Besides turning up in pet food, melamine has been found in feed for thousands of hogs and millions of chickens in the U.S. The FDA said Tuesday that melamine-contaminated foods also were fed to fish raised for human consumption. But in each case, U.S. officials said there was little risk to human health.

The FDA also said that although the tainted Chinese products were labeled as wheat gluten and rice protein, they were actually ordinary wheat flour — with melamine and related nitrogen-rich compounds.

Melamine producers in China have said that melamine scrap, a cheaper form of the chemical, has been widely sold to entrepreneurs who use it to fool farmers into thinking that they are getting higher-nutrient animal feeds. Among the apparent buyers of melamine scrap were Mao, head of Xuzhou Anying Biologic Technology Development Co., and Binzhou Futian Biology Technology Co. in Shandong province.

Liu Zhaoyi, 64, a farmer who lives next to Mao's now-demolished factory, recalled seeing globs of white and yellowish scrap, which may have included melamine, piled in the yard behind the plant.

One season after rains, Liu said, water with residue from the compound flowed into his family's cornfields and killed the crops.

"He gave me only 100 yuan when my corn was all dead," Liu said of Mao. That is the equivalent of about $13 today.

Few people in town, which has a large food manufacturing industry, seemed to know what Mao's factory made.

An Environment Protection Bureau official in Pei county, which is a part of Xuzhou, said one of his colleagues had visited Mao's facility in recent years when it was processing yeast and wheat. The inspection did not turn up any serious violations, and neighbors were told to complain to a court or another agency.

In recent days, Mao's company removed wheat gluten from the product offerings on its website. It also deleted something called ESB protein powder.

Xuzhou Anying had advertised the powder as its "latest researched, developed and produced" item and touted it as "a new way to solve the problem of shortage of protein resource." Several people with experience in China's food industry say such powders are invariably made with melamine.

Melamine itself isn't considered particularly toxic, but researchers believe that another compound, cyanuric acid, may also have been added to the pet food ingredients by Chinese firms or formed as a byproduct. Combined with melamine, it can cause a chemical reaction — forming crystals and blocking kidney function in some animals.

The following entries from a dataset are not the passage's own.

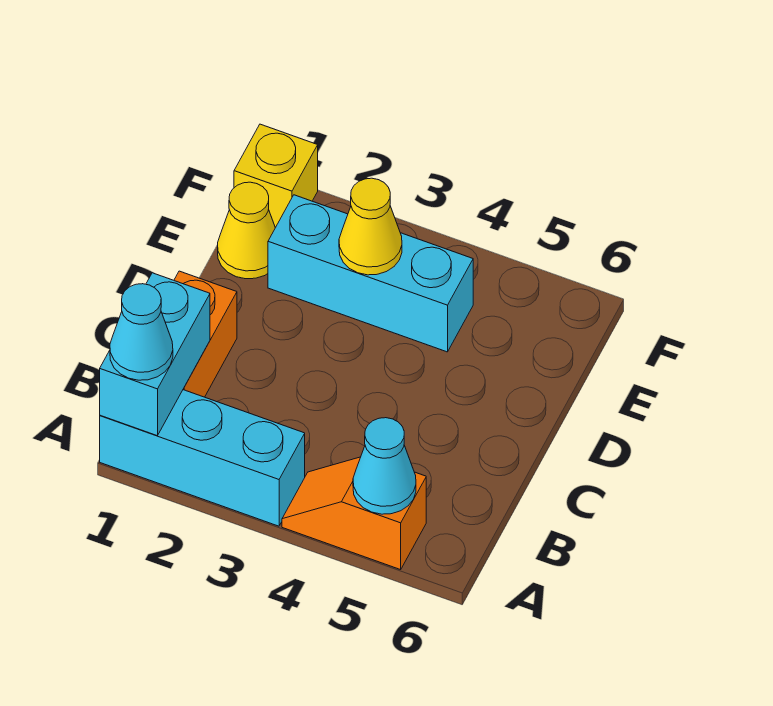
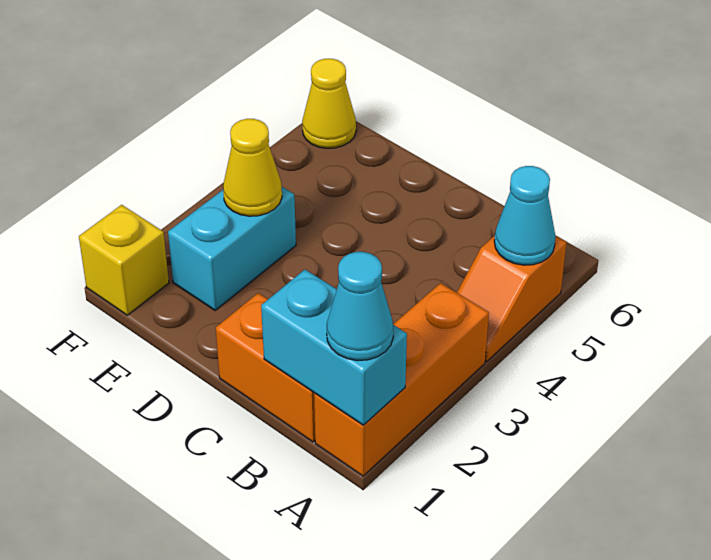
cyan 1x3 brick [100,390,305,526] -> orange 1x3 brick [314,283,489,476]
yellow 1x1 cone [218,182,275,279] -> yellow 1x1 cone moved to [302,59,356,148]
cyan 1x3 brick [268,195,473,352] -> cyan 1x2 brick [168,187,296,311]

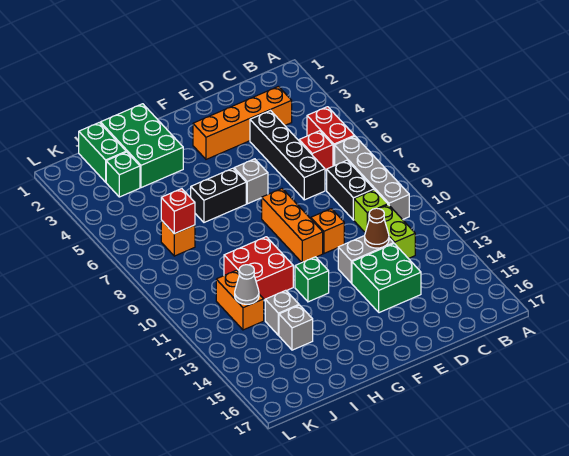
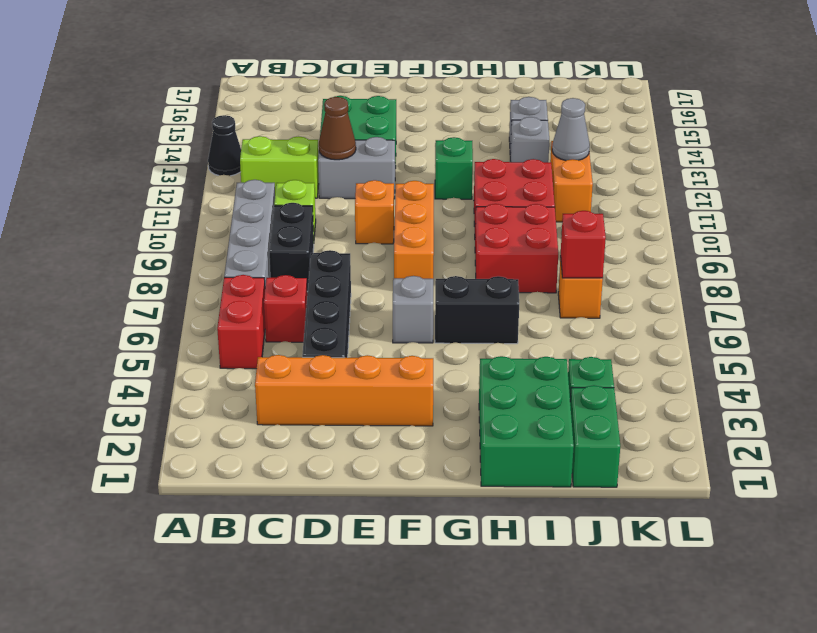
none -> black 1x1 cone [208,115,241,176]
lime 1x2 brick [368,205,415,259] -> lime 1x2 brick turned to [240,136,319,198]
none -> red 2x2 brick [475,204,558,293]

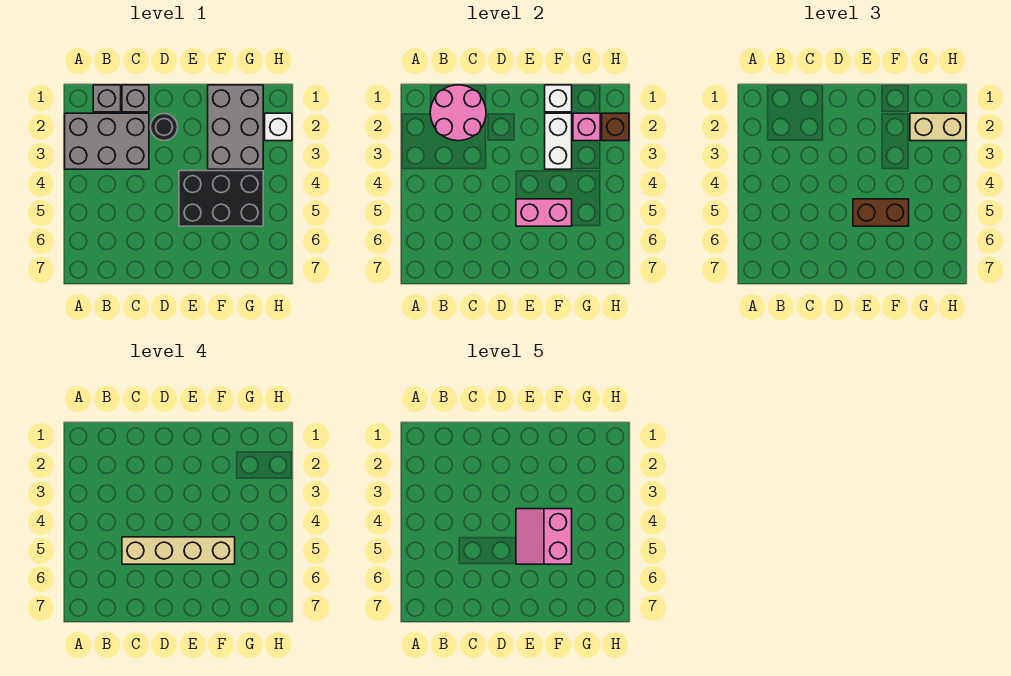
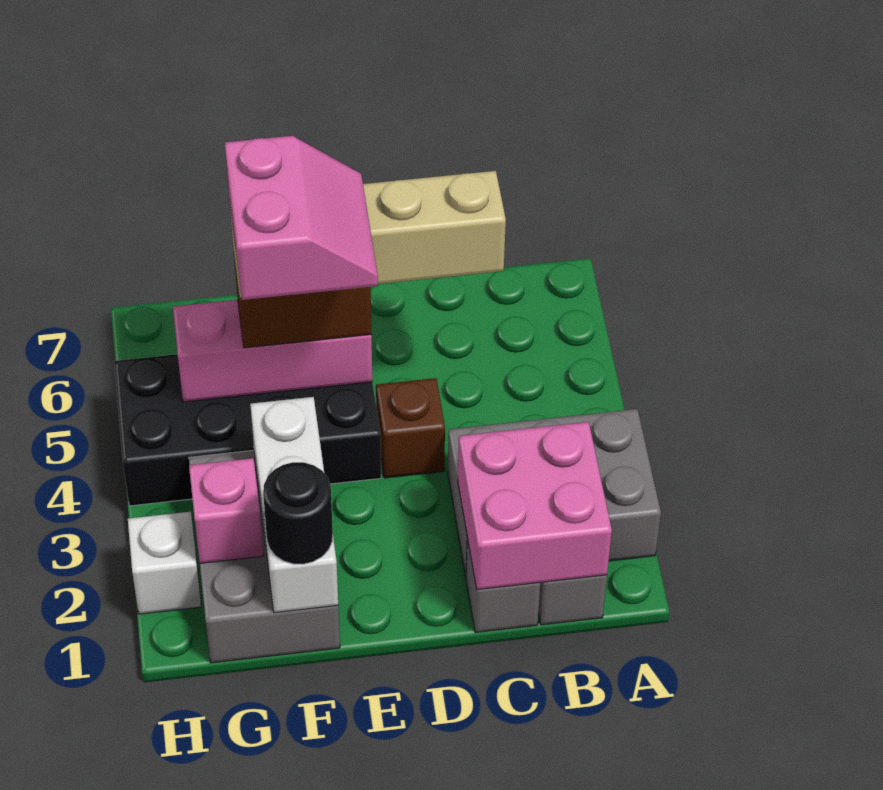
pink 2x2 round brick [430,85,486,141] -> pink 2x2 brick [458,422,612,590]
black 1x1 round brick [151,114,178,141] -> black 1x1 round brick moved to [263,462,333,564]
black 2x3 brick [179,171,263,226] -> black 2x4 brick [114,354,381,506]
pink 1x2 brick [516,199,572,226] -> pink 1x3 brick [173,300,372,402]
tan 1x2 brick [910,113,966,141] -> none
brown 1x1 brick [602,113,629,141] -> brown 1x1 brick moved to [376,378,445,478]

Cai Kesen, president of No. 1 Flour Factory of Pei county, said unadulterated wheat gluten from China certainly would not have caused a scandal. The quality of the region's wheat last year was the best in a decade, he said.

Cai vaguely recalled meeting Mao once. His company was small, he said, and it was common for such businesses to add words like "biologic" and "technology" to their names to get government subsidies intended for advanced enterprises.

Xuzhou Anying's website posted certificates claiming, among other things, that it had won top quality grades from various organizations, none of which could be verified.

China's General Administration of Quality Supervision, Inspection and Quarantine said Tuesday that Xuzhou Anying and Binzhou Futian had evaded quality checks by labeling their products as exports not subject to inspection.

Farmer Liu said it was a shame that officials failed to heed earlier complaints. "If they had done more, this company won't have such a big problem."

don.lee@latimes.com

abigail.goldman@latimes.com

Lee reported from Xuzhou and Goldman from Los Angeles.